AIM OF THE TASK - Retype the records in full, and please keep the pictures out of the copy.

(RECORDS FOR THIS EXERCISE Opens)

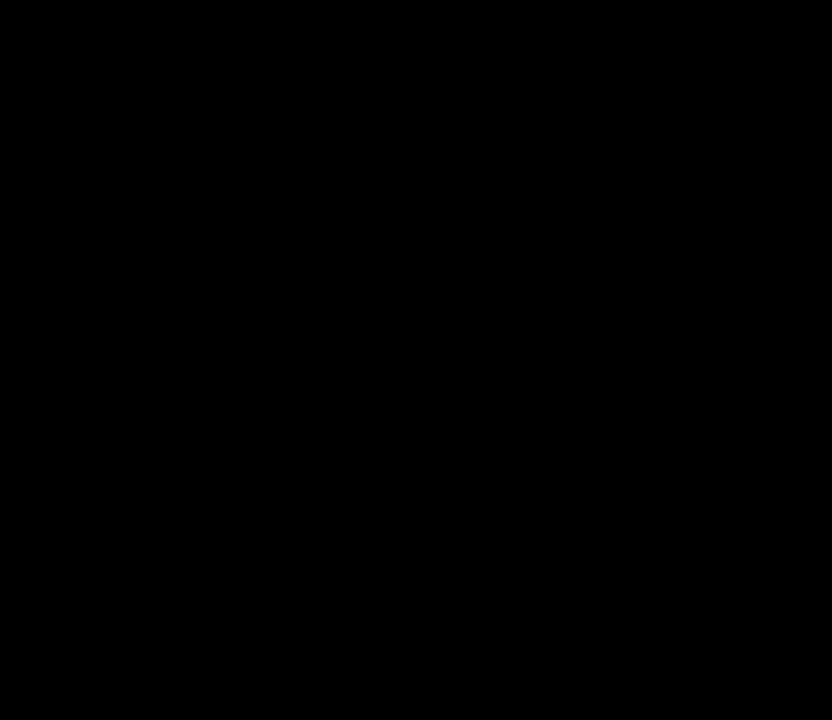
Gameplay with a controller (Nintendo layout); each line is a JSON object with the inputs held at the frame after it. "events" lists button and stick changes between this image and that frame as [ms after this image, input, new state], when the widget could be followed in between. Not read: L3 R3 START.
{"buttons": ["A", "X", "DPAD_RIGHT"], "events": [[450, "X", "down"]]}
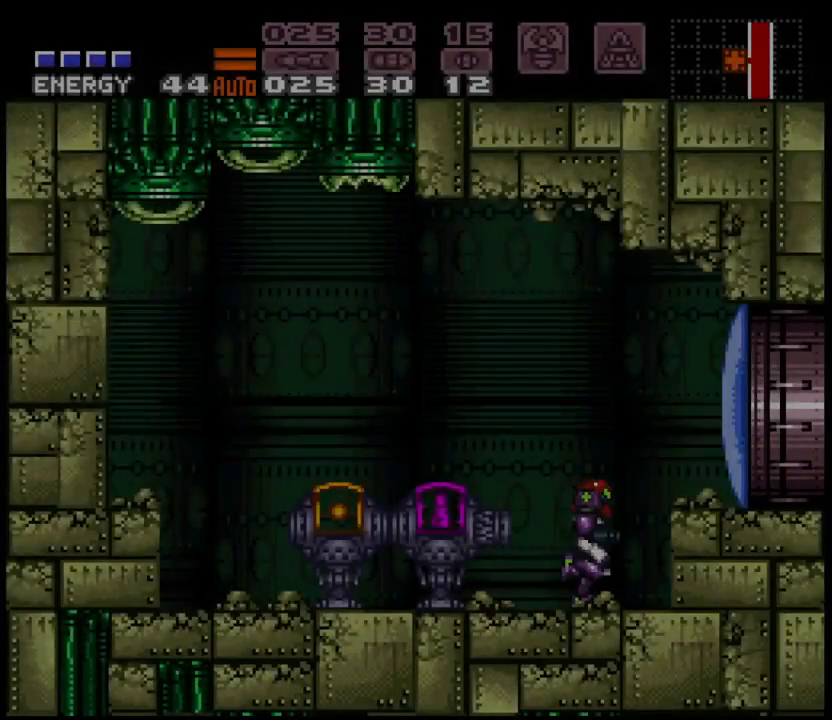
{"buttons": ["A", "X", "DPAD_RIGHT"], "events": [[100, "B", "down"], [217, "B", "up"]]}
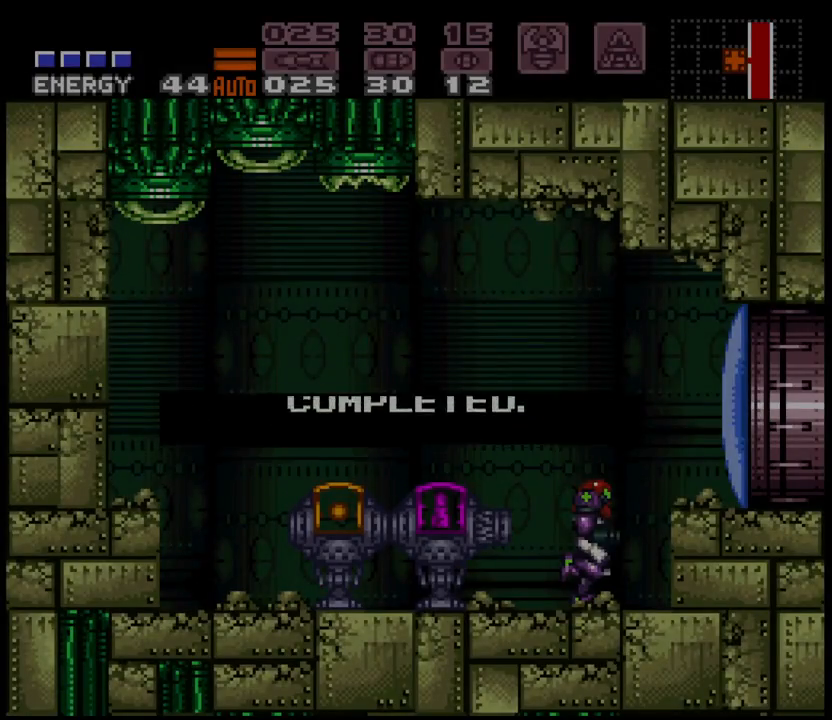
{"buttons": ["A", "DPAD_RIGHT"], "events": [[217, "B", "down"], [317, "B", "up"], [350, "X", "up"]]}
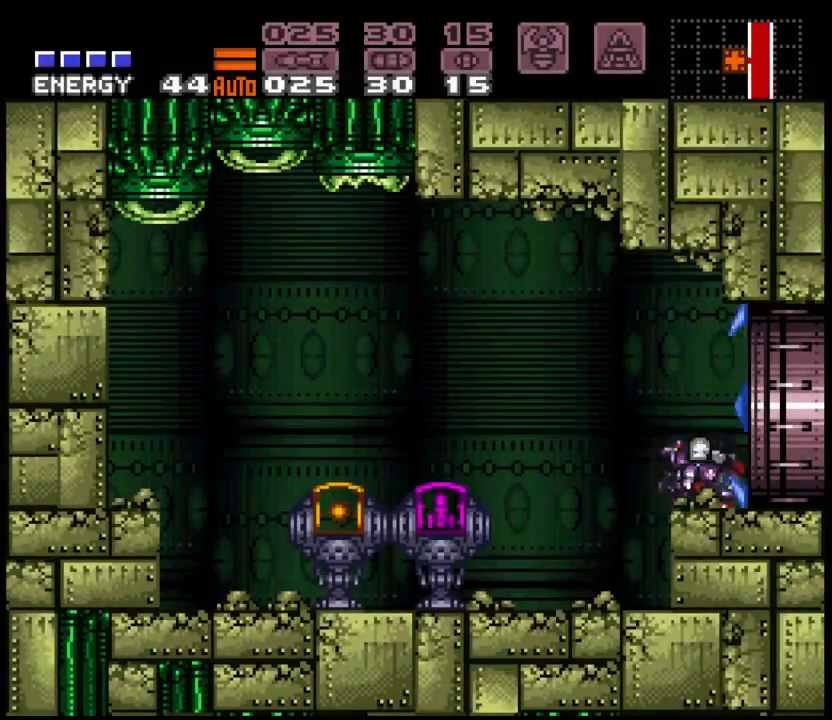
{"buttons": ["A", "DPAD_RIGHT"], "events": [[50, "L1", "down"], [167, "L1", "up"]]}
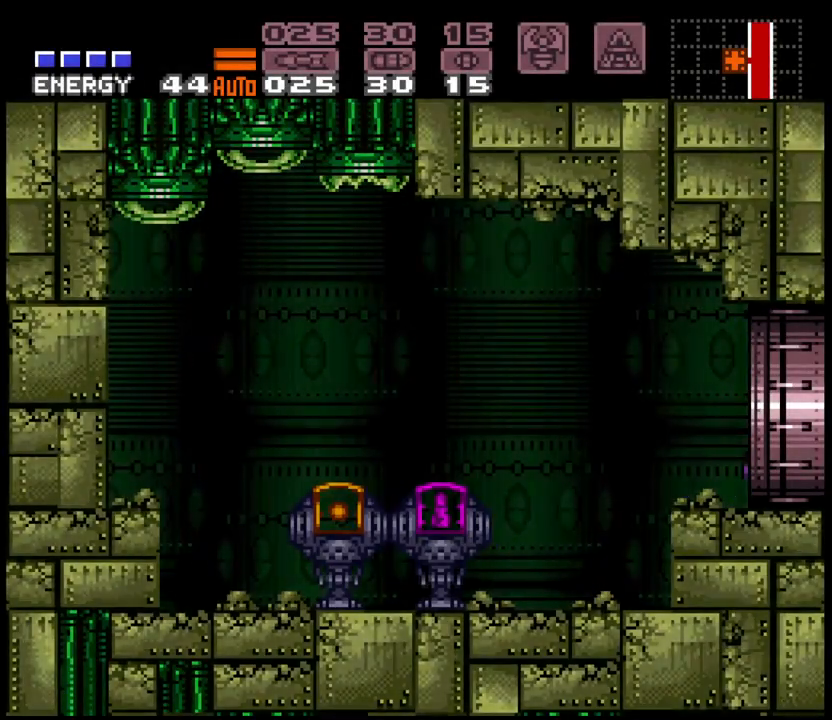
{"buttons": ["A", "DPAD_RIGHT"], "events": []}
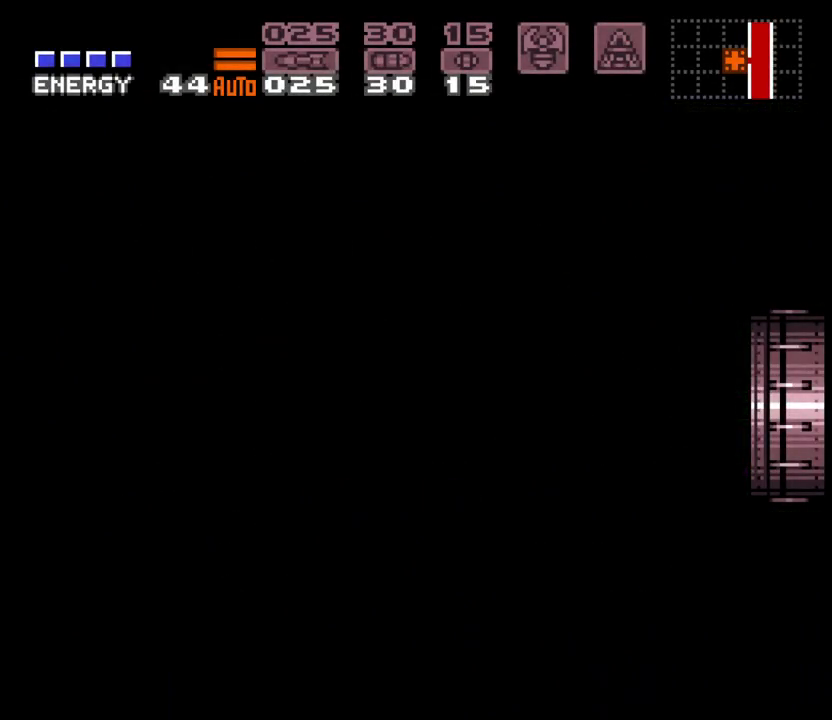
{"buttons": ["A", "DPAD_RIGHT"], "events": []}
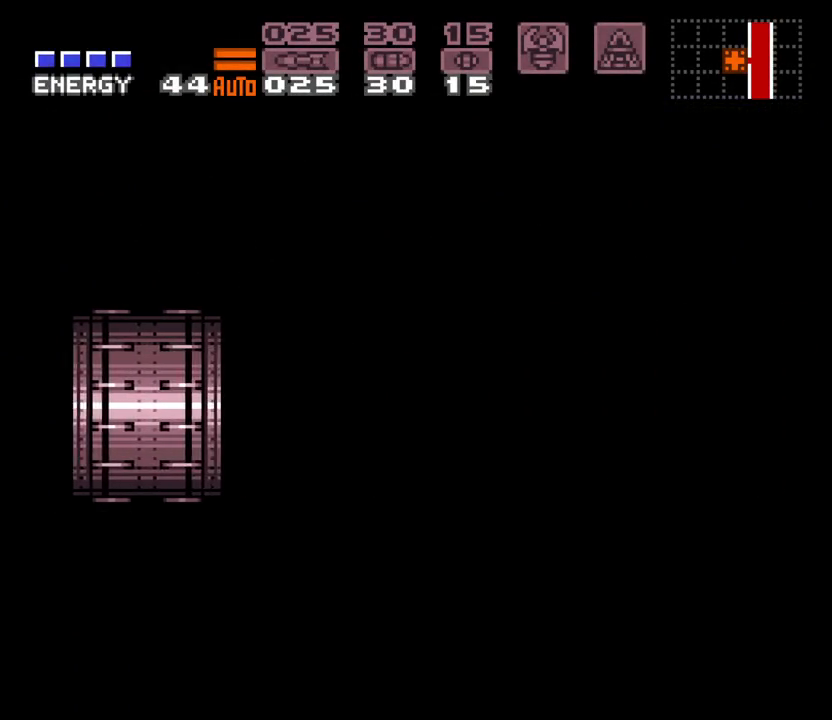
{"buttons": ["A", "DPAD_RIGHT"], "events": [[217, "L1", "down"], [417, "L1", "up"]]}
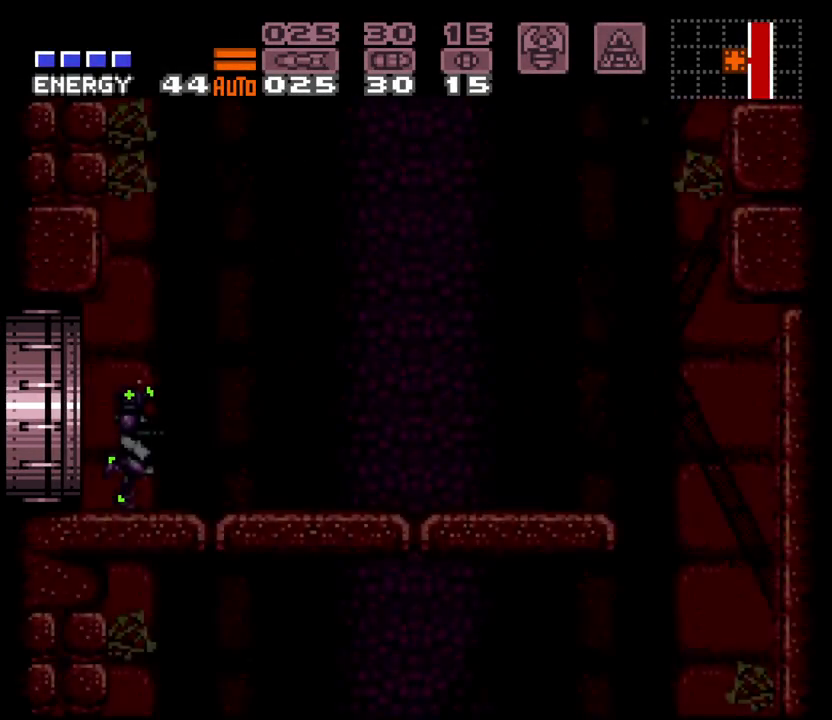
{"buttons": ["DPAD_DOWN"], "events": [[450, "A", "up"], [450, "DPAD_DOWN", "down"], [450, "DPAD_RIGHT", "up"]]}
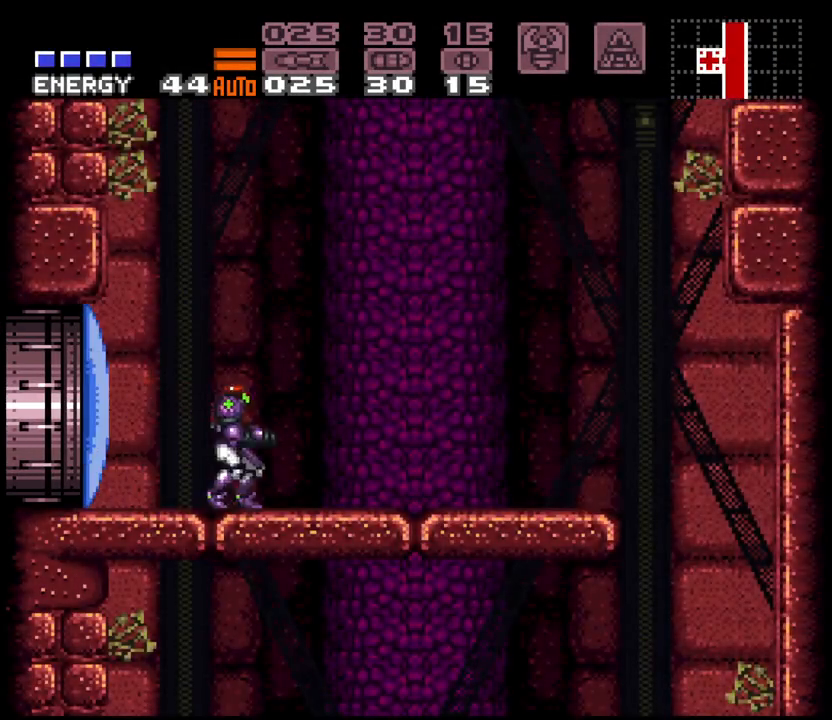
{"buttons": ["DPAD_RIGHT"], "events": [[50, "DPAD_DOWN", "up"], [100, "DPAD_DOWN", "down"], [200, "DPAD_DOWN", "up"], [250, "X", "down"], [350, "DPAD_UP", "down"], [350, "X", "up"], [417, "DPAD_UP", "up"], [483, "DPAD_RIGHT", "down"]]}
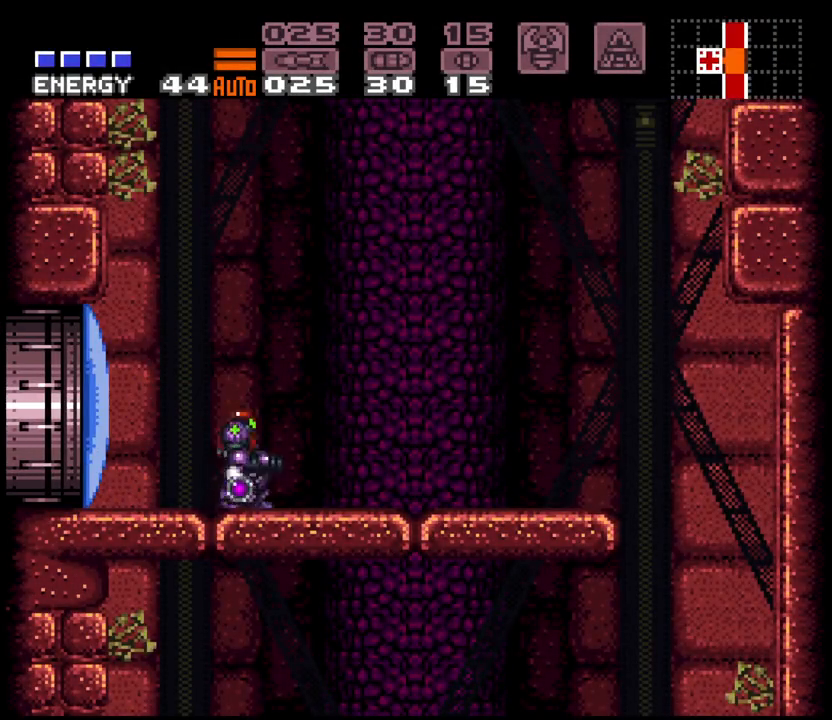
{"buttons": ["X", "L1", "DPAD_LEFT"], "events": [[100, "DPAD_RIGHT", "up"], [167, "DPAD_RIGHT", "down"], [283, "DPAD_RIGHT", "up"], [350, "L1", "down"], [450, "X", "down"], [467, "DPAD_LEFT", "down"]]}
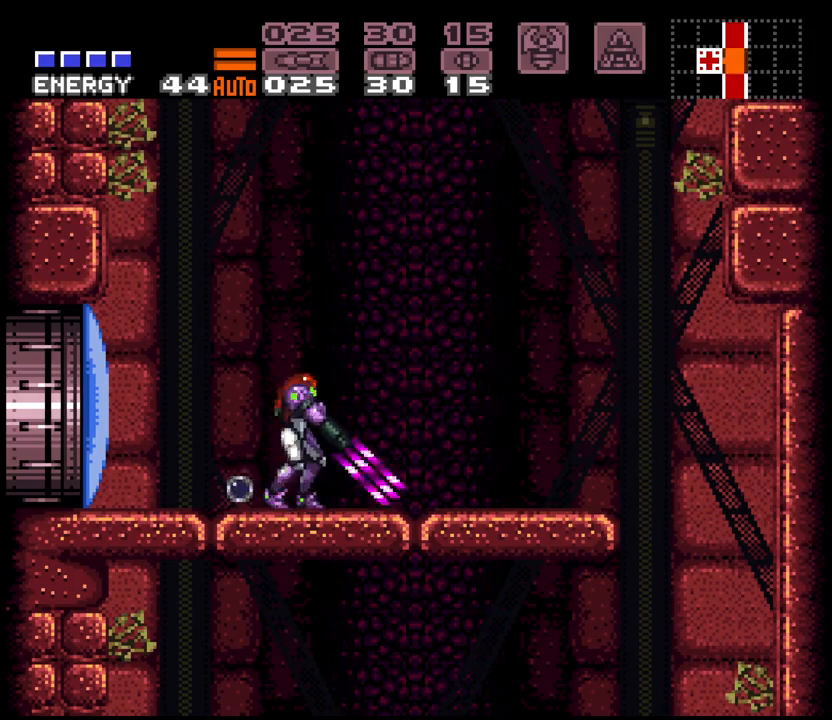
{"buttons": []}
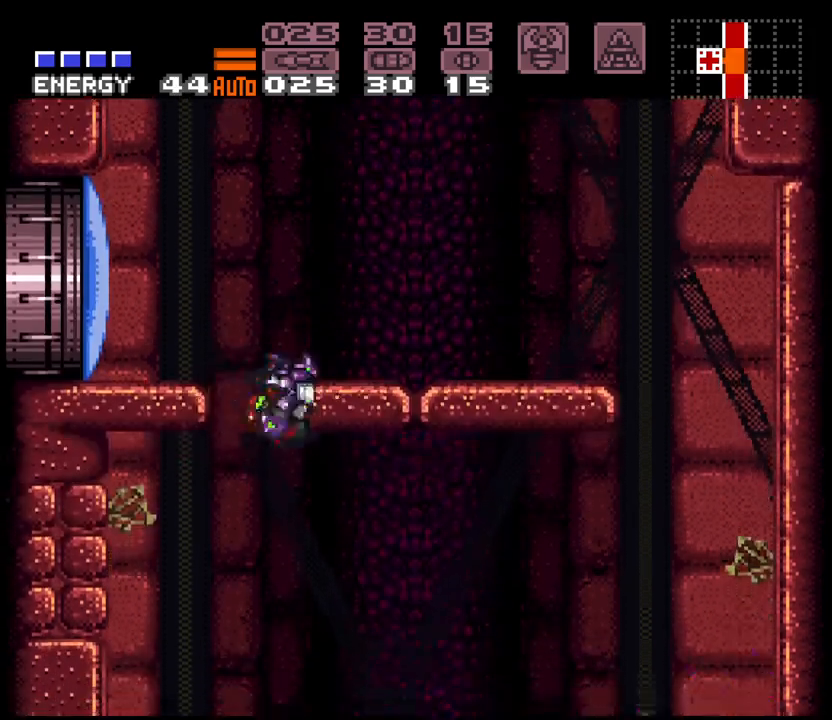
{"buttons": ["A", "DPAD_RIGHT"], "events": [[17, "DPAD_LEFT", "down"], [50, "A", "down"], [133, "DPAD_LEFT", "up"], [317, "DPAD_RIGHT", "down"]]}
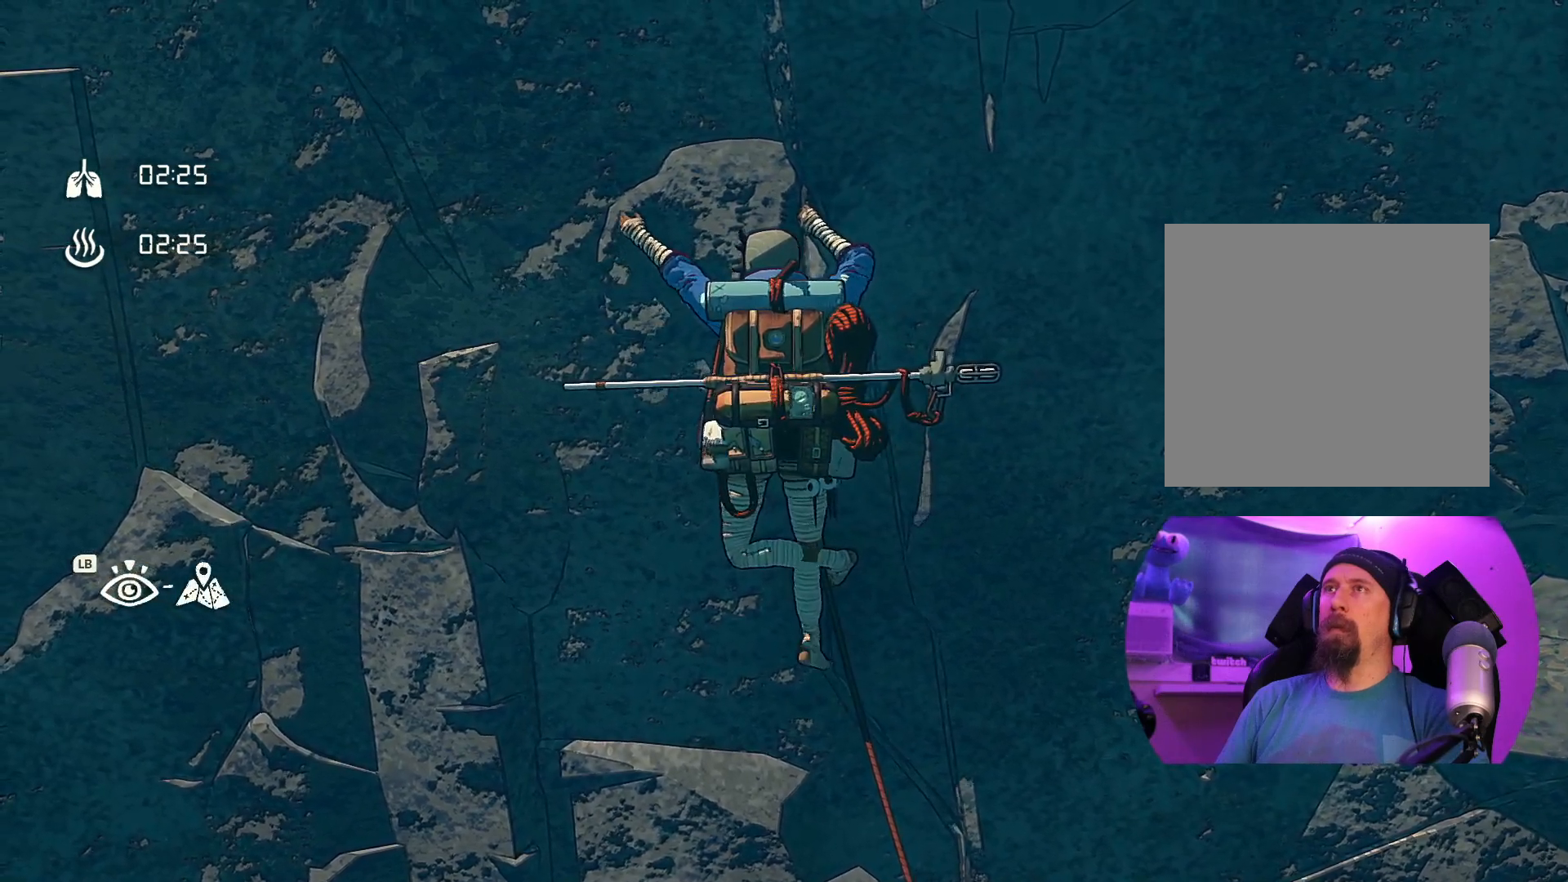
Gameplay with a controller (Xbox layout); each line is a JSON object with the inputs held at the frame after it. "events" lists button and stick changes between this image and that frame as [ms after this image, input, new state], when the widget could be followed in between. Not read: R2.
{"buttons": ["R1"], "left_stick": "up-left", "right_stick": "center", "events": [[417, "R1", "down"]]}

(RECORDS FOR THIS EXERCISE Closes)

EXPECTED ANSWER -
Gameplay with a controller (Nintendo layout); each line is a JSON object with the inputs held at the frame after it. "events" lists button and stick changes between this image and that frame as [ms after this image, input, new state], when the widget could be followed in between. Not read: L3 R3 START.
{"buttons": ["A", "X", "DPAD_RIGHT"], "events": [[450, "X", "down"]]}
{"buttons": ["A", "X", "DPAD_RIGHT"], "events": [[100, "B", "down"], [217, "B", "up"]]}
{"buttons": ["A", "DPAD_RIGHT"], "events": [[217, "B", "down"], [317, "B", "up"], [350, "X", "up"]]}
{"buttons": ["A", "DPAD_RIGHT"], "events": [[50, "L1", "down"], [167, "L1", "up"]]}
{"buttons": ["A", "DPAD_RIGHT"], "events": []}
{"buttons": ["A", "DPAD_RIGHT"], "events": []}
{"buttons": ["A", "DPAD_RIGHT"], "events": [[217, "L1", "down"], [417, "L1", "up"]]}
{"buttons": ["DPAD_DOWN"], "events": [[450, "A", "up"], [450, "DPAD_DOWN", "down"], [450, "DPAD_RIGHT", "up"]]}
{"buttons": ["DPAD_RIGHT"], "events": [[50, "DPAD_DOWN", "up"], [100, "DPAD_DOWN", "down"], [200, "DPAD_DOWN", "up"], [250, "X", "down"], [350, "DPAD_UP", "down"], [350, "X", "up"], [417, "DPAD_UP", "up"], [483, "DPAD_RIGHT", "down"]]}
{"buttons": ["X", "L1", "DPAD_LEFT"], "events": [[100, "DPAD_RIGHT", "up"], [167, "DPAD_RIGHT", "down"], [283, "DPAD_RIGHT", "up"], [350, "L1", "down"], [450, "X", "down"], [467, "DPAD_LEFT", "down"]]}
{"buttons": []}
{"buttons": ["A", "DPAD_RIGHT"], "events": [[17, "DPAD_LEFT", "down"], [50, "A", "down"], [133, "DPAD_LEFT", "up"], [317, "DPAD_RIGHT", "down"]]}
Gameplay with a controller (Xbox layout); each line is a JSON object with the inputs held at the frame after it. "events" lists button and stick changes between this image and that frame as [ms after this image, input, new state], when the widget could be followed in between. Not read: R2.
{"buttons": ["R1"], "left_stick": "up-left", "right_stick": "center", "events": [[417, "R1", "down"]]}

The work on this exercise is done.